Starnberg:Ein Sommerfestival für den Grafen

Starnberg Museum Starnberger See, Ausstellung Pocci

Der Kasperlgraf als Karikaturist: So stellte sich der von Pocci die "Pfahlbaubewohner am Starnberger See" vor, die einst die Roseninsel besiedelten.

(Foto: Georgine Treybal)

Das Museum Starnberger See erinnert mit Exponaten, einem Schattenspiel und einem großen Rahmenprogramm an Franz von Pocci

Von ute Pröttel, Starnberg

Nach vielen Jahren dürfen sie wieder einmal in die Öffentlichkeit: Professor Fleischmann mit der Botanisiertrommel und Madame Kasperl im Reifrock geben sich die Ehre im Museum Starnberger See. Der Professor ähnelt dem Räuber Hotzenplotz, dabei ist er kaum größer als eine Barbiepuppe. Er entstammt dem Ensemble des Stücks "Hansel und Grethel", das Franz Graf von Pocci um das Jahr 1860 für Schmidt's Marionettentheater verfasste. Die beiden mehr als 150 Jahre alten Marionetten sind Leihgaben des Münchner Stadtmuseums, wo sie im Depot ihr Dasein fristen müssen.

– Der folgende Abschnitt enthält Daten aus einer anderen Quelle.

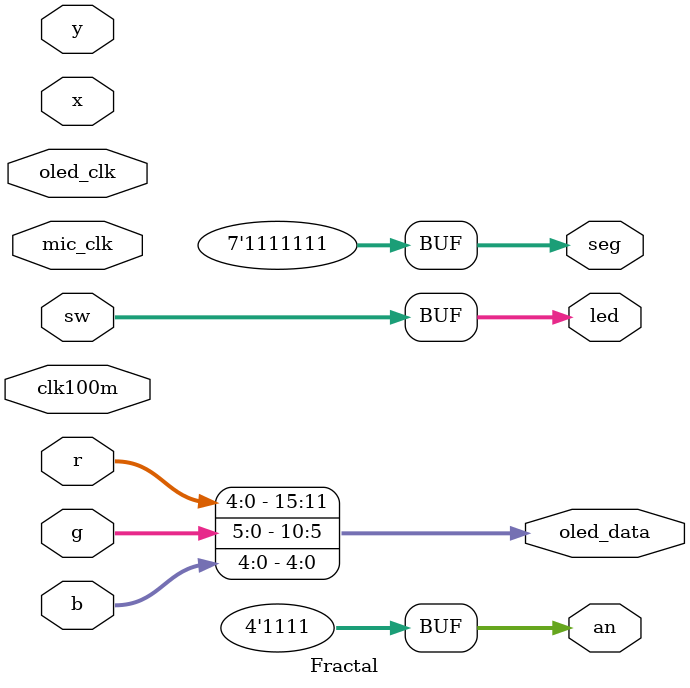
<source format=v>
`timescale 1ns / 1ps
`include "Constants.v"



module Fractal(
    input mic_clk,
    input oled_clk,
    input clk100m,
    input [4:0] r,
    input [5:0] g,
    input [4:0] b,
    input [15:0] sw, //set zoom level
    input [6:0] x,
    input [5:0] y,
    output reg [15:0] led,
    output reg [15:0] oled_data,
    output reg [6:0] seg,
    output reg [3:0] an
    );
    
    always @(*) begin
        led = sw;
        oled_data = {r, g, b};
        seg = 7'b1111111;
        an = 4'b1111;
    end
endmodule

</source>
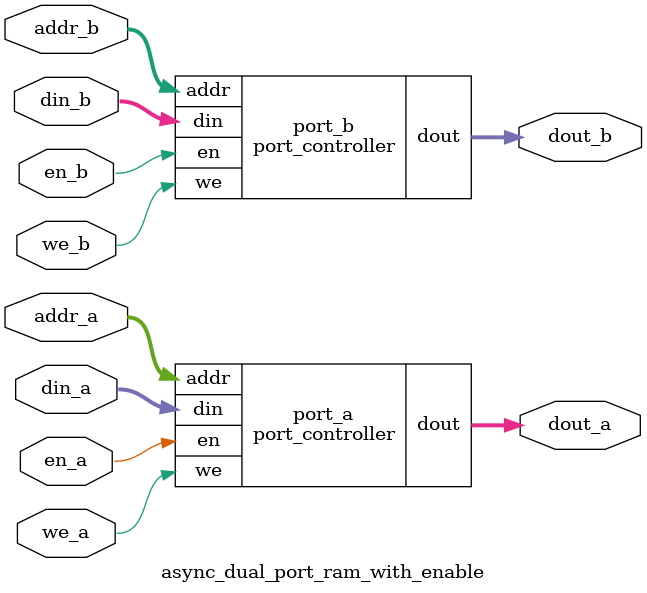
<source format=sv>
module ram_array #(
    parameter DATA_WIDTH = 8,
    parameter ADDR_WIDTH = 8
)(
    input wire [ADDR_WIDTH-1:0] addr,
    input wire [DATA_WIDTH-1:0] din,
    output reg [DATA_WIDTH-1:0] dout,
    input wire we,
    input wire en
);

    reg [DATA_WIDTH-1:0] mem [(2**ADDR_WIDTH)-1:0];

    always @* begin
        if (en && we) mem[addr] = din;
        dout = mem[addr];
    end
endmodule

// 端口控制子模块
module port_controller #(
    parameter DATA_WIDTH = 8,
    parameter ADDR_WIDTH = 8
)(
    input wire [ADDR_WIDTH-1:0] addr,
    input wire [DATA_WIDTH-1:0] din,
    output wire [DATA_WIDTH-1:0] dout,
    input wire we,
    input wire en
);

    ram_array ram_inst (
        .addr(addr),
        .din(din),
        .dout(dout),
        .we(we),
        .en(en)
    );
endmodule

// 顶层双端口RAM模块
module async_dual_port_ram_with_enable #(
    parameter DATA_WIDTH = 8,
    parameter ADDR_WIDTH = 8
)(
    input wire [ADDR_WIDTH-1:0] addr_a, addr_b,
    input wire [DATA_WIDTH-1:0] din_a, din_b,
    output wire [DATA_WIDTH-1:0] dout_a, dout_b,
    input wire we_a, we_b,
    input wire en_a, en_b
);

    port_controller port_a (
        .addr(addr_a),
        .din(din_a),
        .dout(dout_a),
        .we(we_a),
        .en(en_a)
    );

    port_controller port_b (
        .addr(addr_b),
        .din(din_b),
        .dout(dout_b),
        .we(we_b),
        .en(en_b)
    );
endmodule
</source>
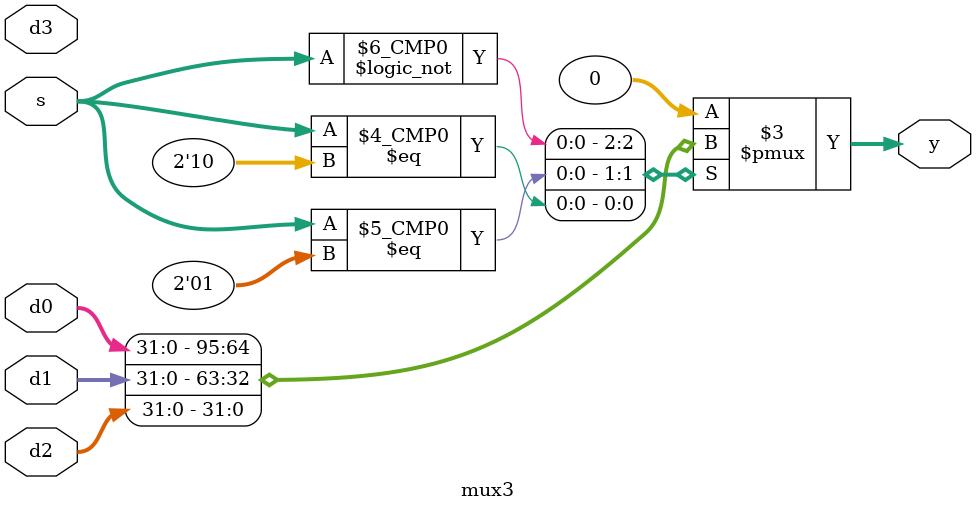
<source format=sv>
module mux3 #(parameter WIDTH = 32)
             (input  logic [WIDTH-1:0] d0, d1, d2, d3,
              input  logic [1:0]       s, 
              output logic [WIDTH-1:0] y);

   always_comb
      case(s)
        2'b00: y = d0;
        2'b01: y = d1;
        2'b10: y = d2;
	default: y = '0;
      endcase
endmodule


</source>
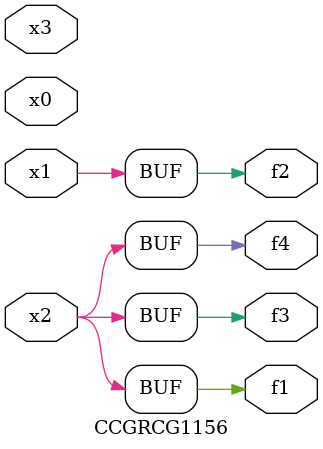
<source format=v>
module CCGRCG1156(
	input x0, x1, x2, x3,
	output f1, f2, f3, f4
);
	assign f1 = x2;
	assign f2 = x1;
	assign f3 = x2;
	assign f4 = x2;
endmodule

</source>
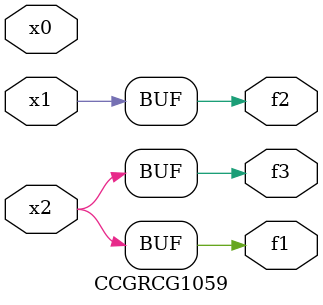
<source format=v>
module CCGRCG1059(
	input x0, x1, x2,
	output f1, f2, f3
);
	assign f1 = x2;
	assign f2 = x1;
	assign f3 = x2;
endmodule

</source>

Sie stehen für die dramatische Facette von Pocci - doch der Graf war noch vieles mehr: musikalisch, feinsinnig, ulkig, kinderfreundlich, gesellig und verträumt. Diese Attribute leiten im Museum durch die Ausstellung "Franz Graf von Pocci - ein Multitalent vom Starnberger See": Bis zum Oktober sind die Exponate über den umtriebigen Grafen aus Ammerland zu sehen, außerdem wurde ein Rahmenprogramm zusammengestellt. Der Leiter der Pocci-Gesellschaft, Michael Köhle aus Münsing, spricht deshalb von einem regelrechten "Pocci Sommerfestival".

Bereits 1864 hielt Pocci vor der "Gesellschaft der Zwanglosen", einem Münchner Herrenclub, einen launigen Vortrag über die kurz zuvor in der Nähe der Roseninsel entdeckten Pfahlbauten. Die Ausstellung zeigt Illustrationen, wie er sich die prähistorischen Bewohner vorstellte. Zu sehen gibt es außerdem frech illustrierte Seiten aus dem Gästebuch von Schloss Ammerland sowie Landschaftsaquarelle und Skizzen aus dem Bestand der Bayerischen Staatsbibliothek, die gut die Hälfte des umfangreichen Nachlasses von Pocci verwaltet. Aber auch einige Raritäten aus der privaten Pocciana-Sammlung sowie ein Porträt in Öl, das Hofmaler Joseph Karl Stiehler anfertigte. Viele Exponate werden zum ersten Mal gezeigt.

Franz Graf von Pocci gilt als ein Ausbund an Kreativität. Ihm waren gleich drei musische Talente in die Wiege gelegt: Musik, Dichtung und Zeichnung. Zeitlebens kombinierte er sie, so entstand ein umfangreiches schöpferisches Werk von mehr als 600 Musikstücken, Grafiken, Zeichnungen, Bilderbüchern, Karikaturen und nicht zuletzt mehr als 40 Komödien für das Marionettentheater. Er schuf den bauernschlauen Kasperl Larifari, der ihn als Kasperlgraf berühmt machte. Den Lebensunterhalt für die fünfköpfige Familie musste Pocci dennoch als Hofbeamter verdienen, er beklagte sich mehrfach, dass er so seine Talente nicht vervollkommnen konnte.

Doch Pocci inspiriert noch heute: Zur Ausstellungseröffnung wagten sich die Akteure des Schwarzlichttheaters Laterna Obscura, das der Heimatbühne Starnberg angehört, auf neues Terrain: Sie fertigten nach seinen Vorlagen 20 verschiedene Schattenfiguren und setzten zwei seiner Kasperlgeschichten in Zehn-Minuten-Stücke um. Da jagen drei Menschenfresser oder ein Bär hinter einem weltbummelnden Kasperl her. Am Eröffnungsabend musste die Truppe gleich zwei Premieren geben, mehr als hundert Gäste waren in das Heimatmuseum gekommen.

Eine weitere Premiere seht am 6. Juli an, wenn der junge Komponist Yoyo Christen im Rahmen eines Pocci-Klavierabends mit Anna Buchberger seine Variationen zu einem Landler von Pocci spielt. Für Schulen und Kindergärten bietet das Museum am 20. und 21. Juli den Workshop "Schlipperdibix - Pocci-Kunst für Kinder" an. Weitere Informationen finden sich im Internet unter www.museum-starnberger-see.de. Die Ausstellung läuft noch bis zum 23. Oktober 2016.